I’ve realized that dogs in yards and on balconies on our route have set their clocks by us already, barking before we’re visible, in some cases before we round corners. I’d always assumed that a dog gets its information by scent over sight; some of these canines, especially the ones perched on fourth-floor balconies, can see us coming. I wonder what they communicate in that array of grating noise. Where does the nuance of their message lie? In the pause between barks, in their length, pitch, timbre? Would they “say” the same every time we pass, or would they be sharing their latest news? What does a tail-wag mean during vigorous barking? We’ve almost decoded whale song, yet the language of dogs entirely eludes us.

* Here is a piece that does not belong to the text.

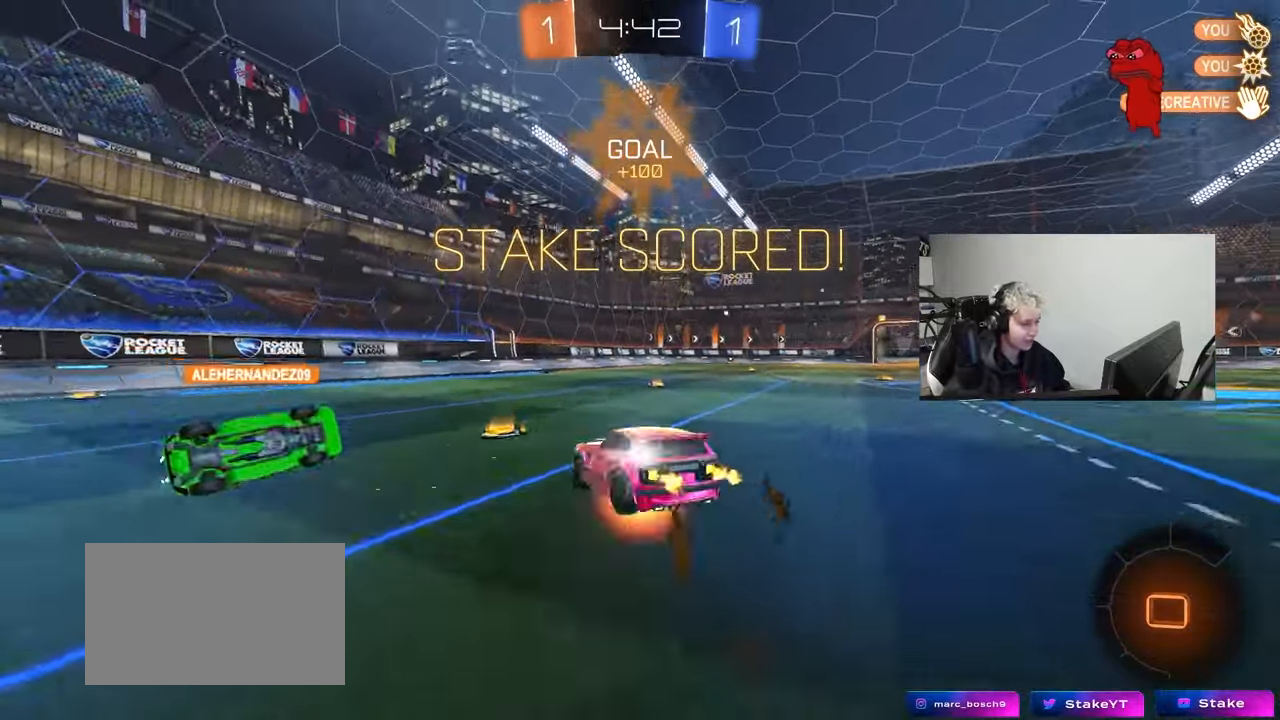
{"keys": ["d", "shift"], "mouse": [], "mouse_move": "still", "events": [[83, "s", "down"], [83, "w", "up"], [133, "mouse_left", "up"], [183, "mouse_right", "up"], [400, "s", "up"]]}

What’s noticeable over the last few days is the addition of Christmas decorations on balconies, in yards. Some are quite tasteful, others not. Blue couldn’t care less; she’s engrossed in life through her nasal passages. Every damp patch on the road needs to be inhaled, every tyre examined. And what is this male need for a vertical surface to pee against? There are more marked wheels than not. While Blue’s head sucks up the riches of other critters’ bladders, I take in the stuff above sight-line, muttering at the cheap look of tinsel wrapped around anything cylindrical, the gaudiness of the red and white likenesses that dangle from balconies. Yesterday, at the insistence of my 16-year old, we went to a local store that I try hard to avoid because of its cheap generic goods, and penchant for not returning small change. Said 16-year old wants to decorate a tree this year–we escaped it last. I’ve only agreed if we get a real tree in a pot that can be returned to the greenhouse post Christmas. It took an age for me to stop vetoing her suggestions, since almost everything had that “Made in China” lack of appeal. No; clutter. No; too twee. What’s twee? Too nice, precious. How can nice be bad? It is, trust me. On exiting the store, with her hard-bartered silver spangles, I had to reset my face, shake off the grimace. It was all too fake, too commercial, too lost to what seems real, and precious in a grounded way. For example, coming down from the posh area today, I saw a hawk. Its wingspan grabbed my attention first. It perched on a rooftop, unaware of its brilliance. I froze, thought of ‘Kes’. In the film, the working class kid, who played Billy, had to work with the birds, help train them. I can only imagine the feeling of having something as regal as a hawk flying to your outstretched, leathered-up hand. This bird looked bigger than a kestral; maybe a female sparrowhawk. While Blue sniffed two yellow, rotting pumpkins lying in the overgrowth on a patch of derelict land, the bird flew off, and the buildings blocked me from tracking it any further. Now that’s ‘grounded precious’, I thought; that doesn’t come gift-wrapped in paper with bells on it.